Variable names in JavaScript follow a few rules and one strong convention:

Rules (the engine enforces these):

  • Must start with a letter, $, or _
  • Cannot contain spaces
  • Cannot be a reserved word (let, const, function, etc.)

Convention (the community follows this):

  • Use camelCase: start lowercase, capitalize each subsequent word
  • tourName not tour_name or TourName
  • Names should be descriptive: tourPrice is better than p
const tourName = 'Cascade Ridge Hike'; // ✓ camelCase, descriptive
const tourPrice = 149; // ✓ camelCase, descriptive
let tourAvailable = true; // ✓ let because it can toggle

Declaration, assignment, and initialization

Section titled “Declaration, assignment, and initialization”

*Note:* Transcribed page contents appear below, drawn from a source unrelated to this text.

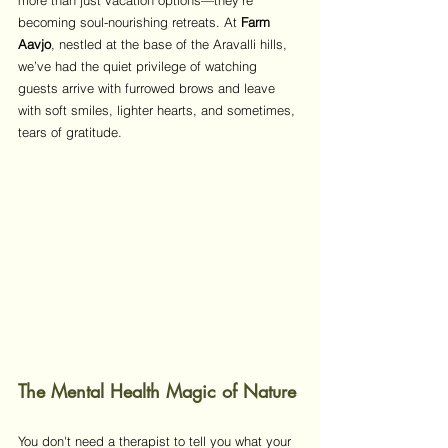
more than just vacation options—they’re 
becoming soul-nourishing retreats. At 
Farm 
Aavjo
, nestled at the base of the Aravalli hills, 
we’ve had the quiet privilege of watching 
guests arrive with furrowed brows and leave 
with soft smiles, lighter hearts, and sometimes, 
tears of gratitude.
The Mental Health Magic of Nature
You don't need a therapist to tell you what your 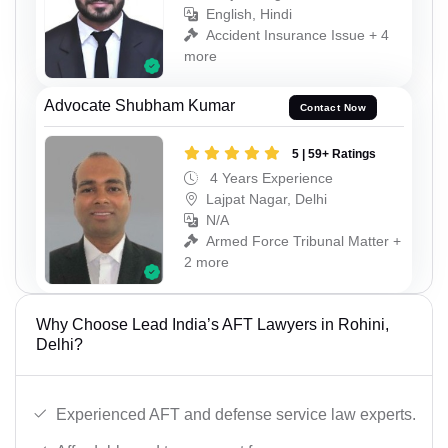
English, Hindi
Accident Insurance Issue + 4
more
Advocate Shubham Kumar
Contact Now
5 | 59+ Ratings
4 Years Experience
Lajpat Nagar, Delhi
N/A
Armed Force Tribunal Matter +
2 more
Why Choose Lead India’s AFT Lawyers in Rohini,
Delhi?
Experienced AFT and defense service law experts.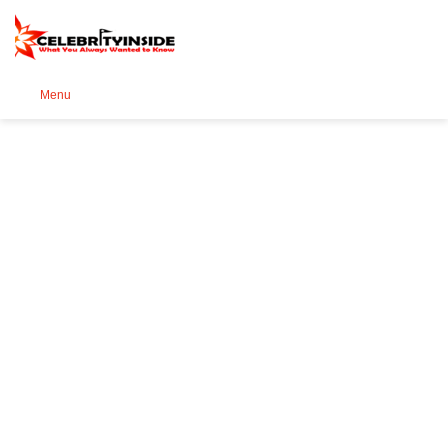
Se
Menu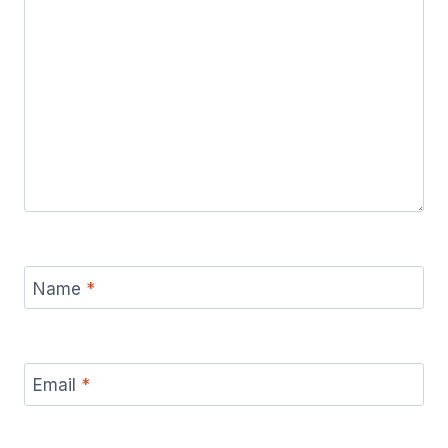
Name
*
Email
*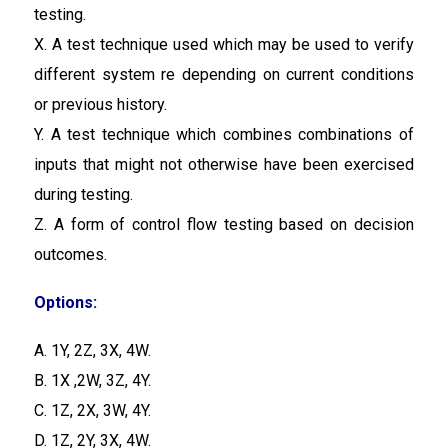
testing.
X. A test technique used which may be used to verify
different system re depending on current conditions
or previous history.
Y. A test technique which combines combinations of
inputs that might not otherwise have been exercised
during testing.
Z. A form of control flow testing based on decision
outcomes.
Options:
A. 1Y, 2Z, 3X, 4W.
B. 1X ,2W, 3Z, 4Y.
C. 1Z, 2X, 3W, 4Y.
D. 1Z, 2Y, 3X, 4W.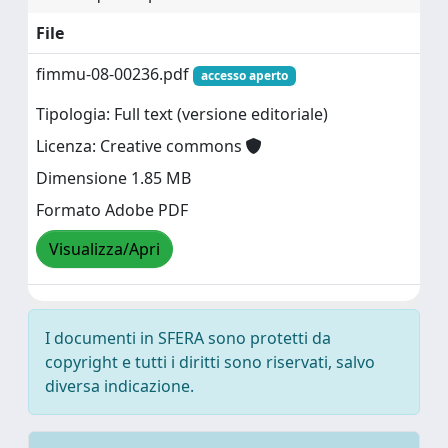
File
fimmu-08-00236.pdf
accesso aperto
Tipologia: Full text (versione editoriale)
Licenza: Creative commons
Dimensione 1.85 MB
Formato Adobe PDF
Visualizza/Apri
I documenti in SFERA sono protetti da
copyright e tutti i diritti sono riservati, salvo
diversa indicazione.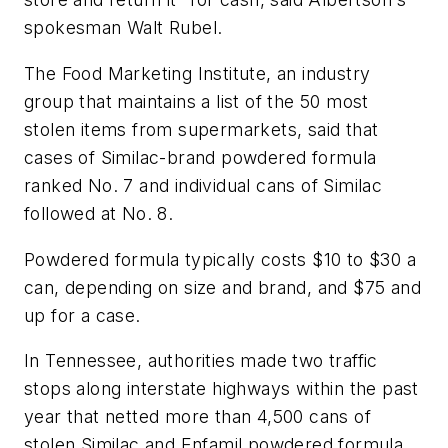
spokesman Walt Rubel.
The Food Marketing Institute, an industry
group that maintains a list of the 50 most
stolen items from supermarkets, said that
cases of Similac-brand powdered formula
ranked No. 7 and individual cans of Similac
followed at No. 8.
Powdered formula typically costs $10 to $30 a
can, depending on size and brand, and $75 and
up for a case.
In Tennessee, authorities made two traffic
stops along interstate highways within the past
year that netted more than 4,500 cans of
stolen Similac and Enfamil powdered formula.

These three terms are worth knowing precisely:

Declaration — telling JavaScript the variable exists:

let tourAvailable;

Assignment — giving it a value:

tourAvailable = true;

Initialization — declaration and first assignment in one line:

let tourAvailable = true;

In practice, almost always initialize on the same line as the declaration. Separating them is only necessary when you cannot know the value yet.

Create the three core STO variables that will carry through the rest of this module. Add these to main.js:

const tourName = 'Cascade Ridge Hike';
const tourPrice = 149;
let tourAvailable = true;
console.log(tourName);
console.log(tourPrice);
console.log(tourAvailable);

Open the STO site in Chrome, open the Console, and confirm all three values log correctly. Then try reassigning tourName and observe the error.

  • A variable is a named container for a value — reference it by name rather than repeating the value.
  • const declares a binding that cannot be reassigned. Use it by default.
  • let declares a binding that can be reassigned. Use it when the value will change.
  • var is legacy — avoid it in new code.
  • Name variables in camelCase and make them descriptive.
  • Initialization combines declaration and first assignment on one line.